Academic BEtreat (#betreat12) pre-conference call

The Academic BEtreat is underway. We have had our first conference call, to prepare for next week.

Screenshot from the Pre-Conference Call

There are 16 participants from across the world – eight will be in California meeting face-to-face and eight will join the BEtreat online. I am in the latter group.  There will be a ‘buddy system’ where face-to-face participants will be paired up with online participants. The idea is that f2f participants will represent the online participants. I wonder if it could/should also work the other way round.

Juggling time zones is going to be a challenge for the synchronous meetings – since participants are from the US, Europe and Japan. Evidently we will negotiate times for synchronous sessions, but realistically I think I will be working at least until midnight for most of the week. Although I know it could be worse than this I am naturally more of an early bird than a night owl – so it will be an interesting challenge.

The format is similar to the format for last year, although I think there is more asynchronous time built into the programme this year and more time for reflection – which is good.

Academic BEtreat Programme

As for last year the programme is divided up into different group activities and colour coded according to these activities.

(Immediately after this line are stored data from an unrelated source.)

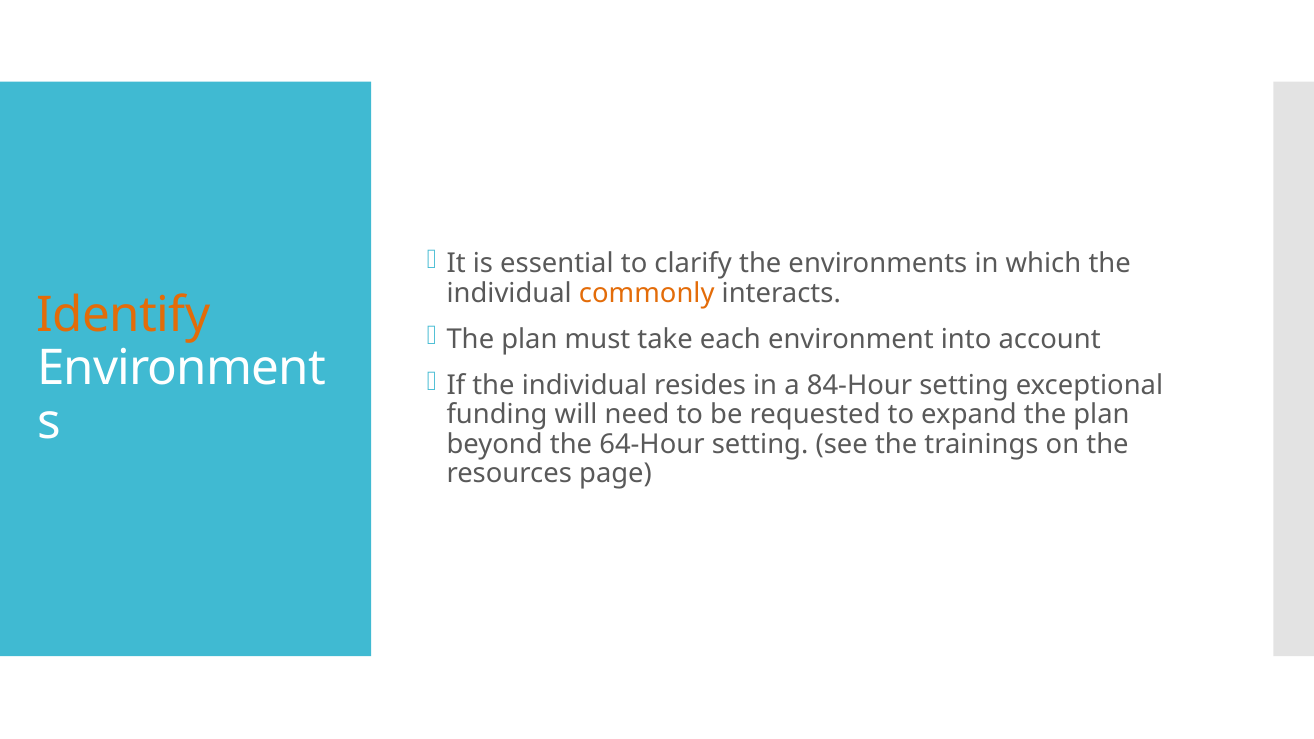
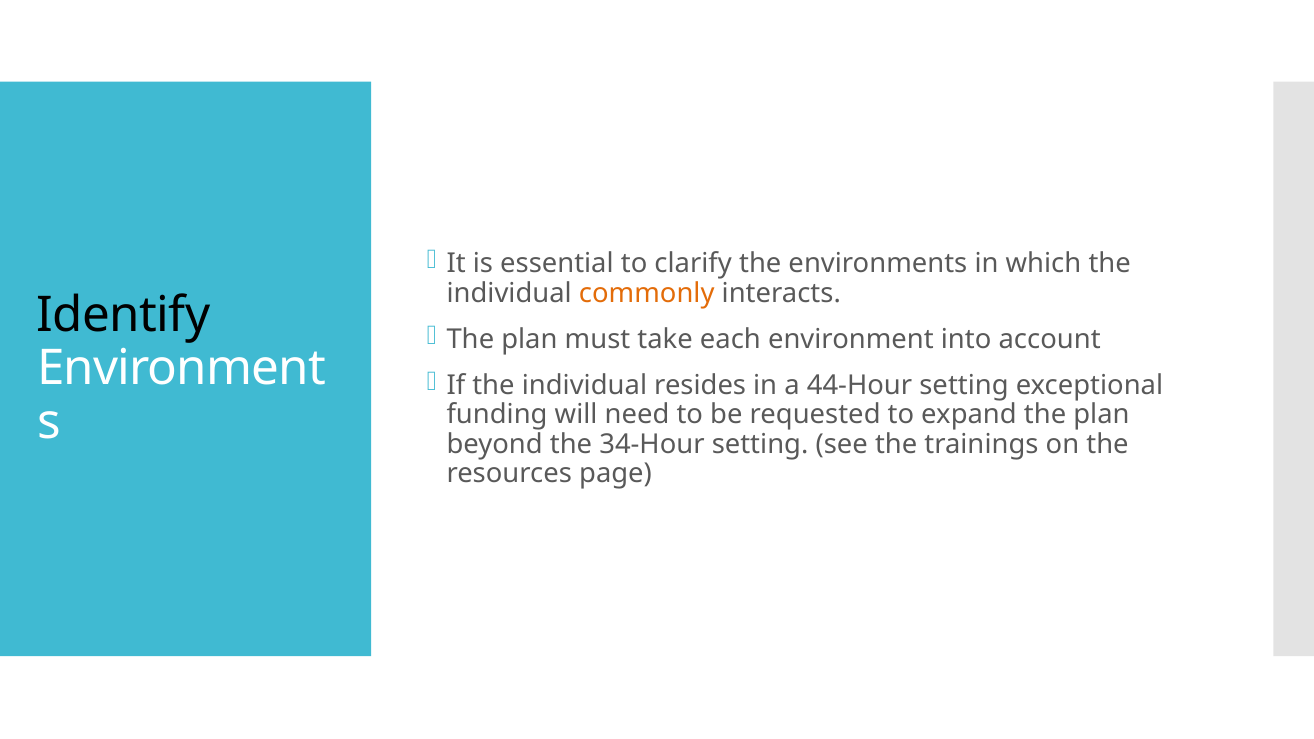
Identify colour: orange -> black
84-Hour: 84-Hour -> 44-Hour
64-Hour: 64-Hour -> 34-Hour
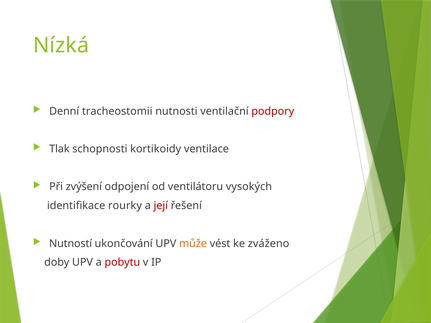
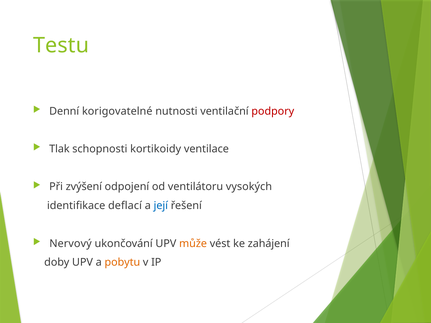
Nízká: Nízká -> Testu
tracheostomii: tracheostomii -> korigovatelné
rourky: rourky -> deflací
její colour: red -> blue
Nutností: Nutností -> Nervový
zváženo: zváženo -> zahájení
pobytu colour: red -> orange
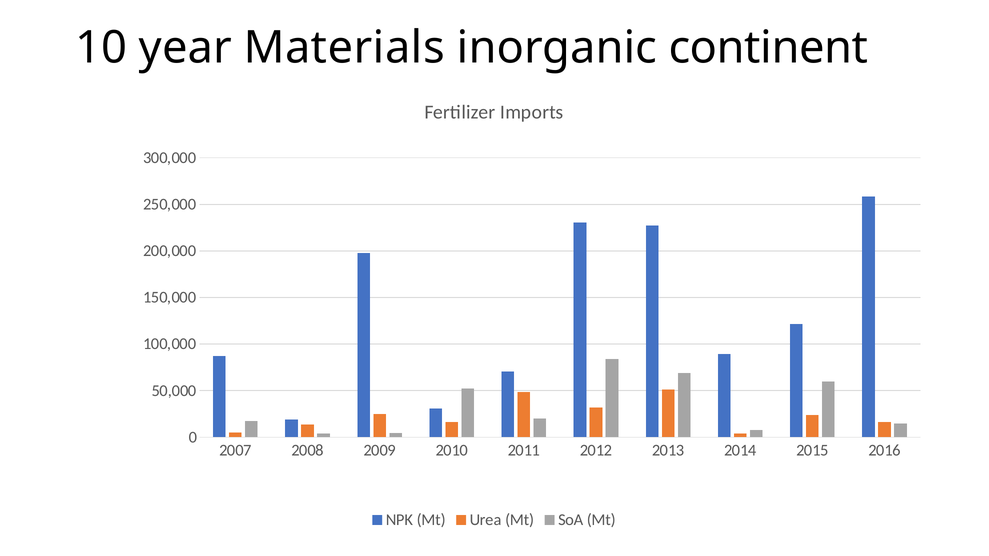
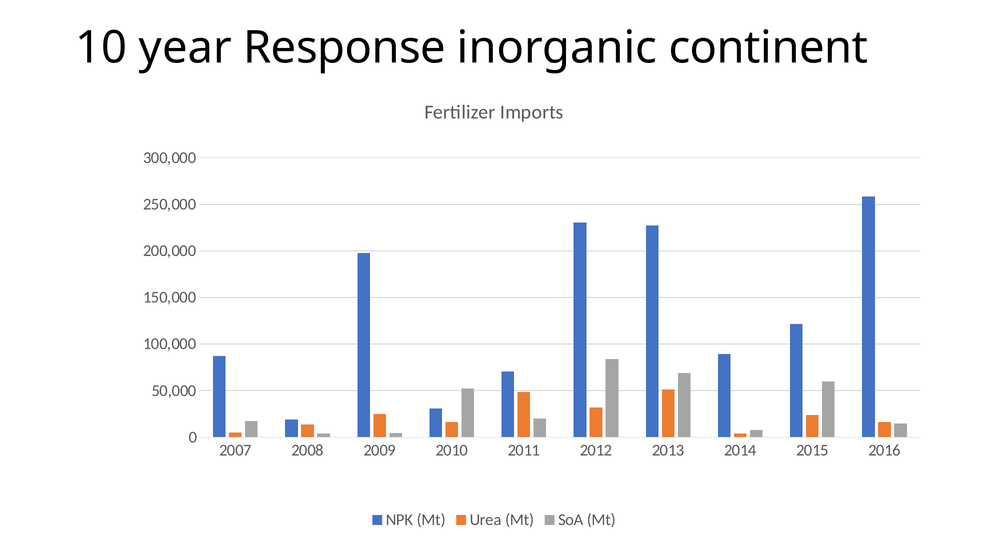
Materials: Materials -> Response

  • Pale yellow marks the start and end of the BEtreat.
  • Pink is for leadership group activities. I will be in the Critical Friends group where we reflect on the process such as taking care of online and offline integration. We will be able to do some of this work asynchronously
  • Purple is for theory discussion activities in which we will review Etienne’s book. There are 5 theory review sessions covering – Meaning, Learning in communities of practice,Boundaries and scale, Identity, Identification and power
  • On Wednesday morning there is a theory preview session in which Etienne and Bev will present their most recent work.
  •  There are also three thematic discussion groups to deepen discussion on – Learning theory and research, Value creation and evaluation, Adult pedagogy, technology and professional development (I will be in this group)
  • Gold and yellow sections are for social activities (for the f2f participants)
  • Finally, we need to introduce ourselves – in the case of online people through creating a wiki page to provide a context for who we are and what we do. At the end of the week, we will create an action plan to take our work forward and post it on this page.
Academic BEtreat Wiki Homepage

It will be very interesting to be online on this BEtreat this year having been there in person in California last year. I’m wondering whether it will make a difference to how I feel about the integration of online and face-to-face working. (I made this blog post after last year’s betreat).  I also want to see whether it is easier to understand the cultural context than it was last year given this is an Academic BEtreat. (This was the blog post I made last year in relation to this). Finally, I am hoping to learn more about the relationship between meaning, learning and identity in terms of how an understanding of this would apply in the practice of teaching and learning, and more about the value creation framework and how to apply this in practice. I have started blogging about this and hope to continue if time allows – but it might be a bit hectic!